La prigione dorata di Dionisio di Siracusa
Il tiranno Dionisio s'imprigiona con le proprie mani (da Cicerone)
Questa versione dal latino per il secondo anno di liceo presenta un testo adattato da Marco Tullio Cicerone. In questo frammento, il grande oratore dell'età repubblicana ricostruisce la prigione dorata del tiranno Dionisio di Siracusa e di come la brama di potere e il terrore dei nemici avesso costretto una figura tanto potente a temere anche gli affetti più cari. Il testo è spesso utilizzato delle versioni di recupero. La traduzione in italiano è letterale. Nella versione troverai il modo indicativo e congiuntivo in forma attiva e passiva, l'ablativo assoluto, i participi e i principali pronomi, il cum narrativo (cum + congiuntivo) e le proposizioni finali (ut/ne + congiuntivo), le infinitive attive e passive
Dionysius tyrannus, cum bonis parentibus esset atque honesto loco genitus abundaretque et aequalium familiaritatibus et consuetudine propinquorum, credebat eorum nulli, sed corporis custodiam feris barbaris committebat, quos ipse delegerat quibusque nomen servitutis detraxerat. Ita propter iniustam dominatus cupiditatem in carcerem quodam modo ispe se incluserat. Quin etiam, ne tonsori collum committeret, docuit filias suas tondere. Et tamen ab iis ipsis, cum iam essent adultae, ferrum removit instituitque ut candentibus iuglandium putaminibus barbam sibi et capillum adurerent. Cum fossam latam cubiculari lecto circumdedisset eiusque fossae transitum ponticulo ligneo coiunxisset, eum ipsum, cum forem cubiculi clauserat, detorquebat. Idemque cum in communibus suggestis consistere non auderet, contionari ex turri alta solebat.
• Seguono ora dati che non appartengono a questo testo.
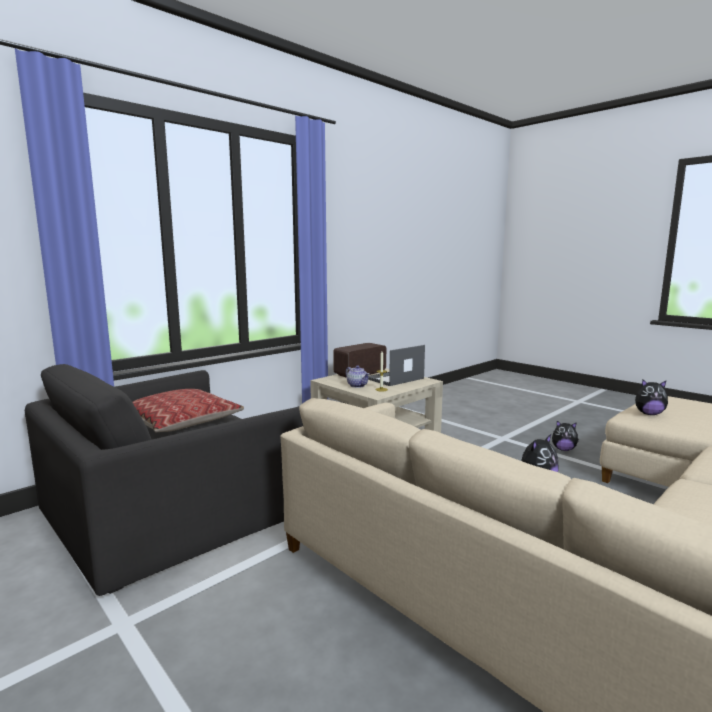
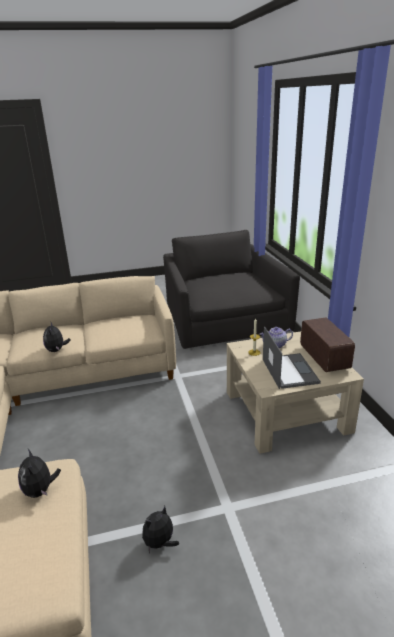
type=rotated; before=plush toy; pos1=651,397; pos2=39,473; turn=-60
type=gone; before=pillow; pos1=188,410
Il tiranno Dionisio, sebbene avesse buoni parenti e fosse nato in un luogo decoroso e abbondasse nella familiarità dei compagni e nell’intimità dei vicini, non credeva a nessuno di loro, ma affidava la custodia del corpo a barbari feroci, i quali aveva scelto lui stesso e ai quali aveva tolto il nome della servitù. Così a causa della ingiusta brama di controllo poco dopo si era chiuso lui stesso in una sorta di carcere. In verità, per non affidare il collo al barbiere, insegnò perfino alle sue figlie a radere. E tuttavia dalle stesse rimosse il ferro, quando ormai furono adulte, e stabilì che gli bruciassero la barba e la chioma con i gusci roventi delle noci. Avendo circondato il talamo della stanza da letto con un largo fossato e avendo collegato il transito della di lui fossa con un ponticello di legno, lo torceva egli stesso, quando aveva chiuso l’accesso alla stanza da letto. E lo stesso poiché non voleva prendere posto su palchi comuni, era solito pronunciare i discorsi pubblici da un’alta torre.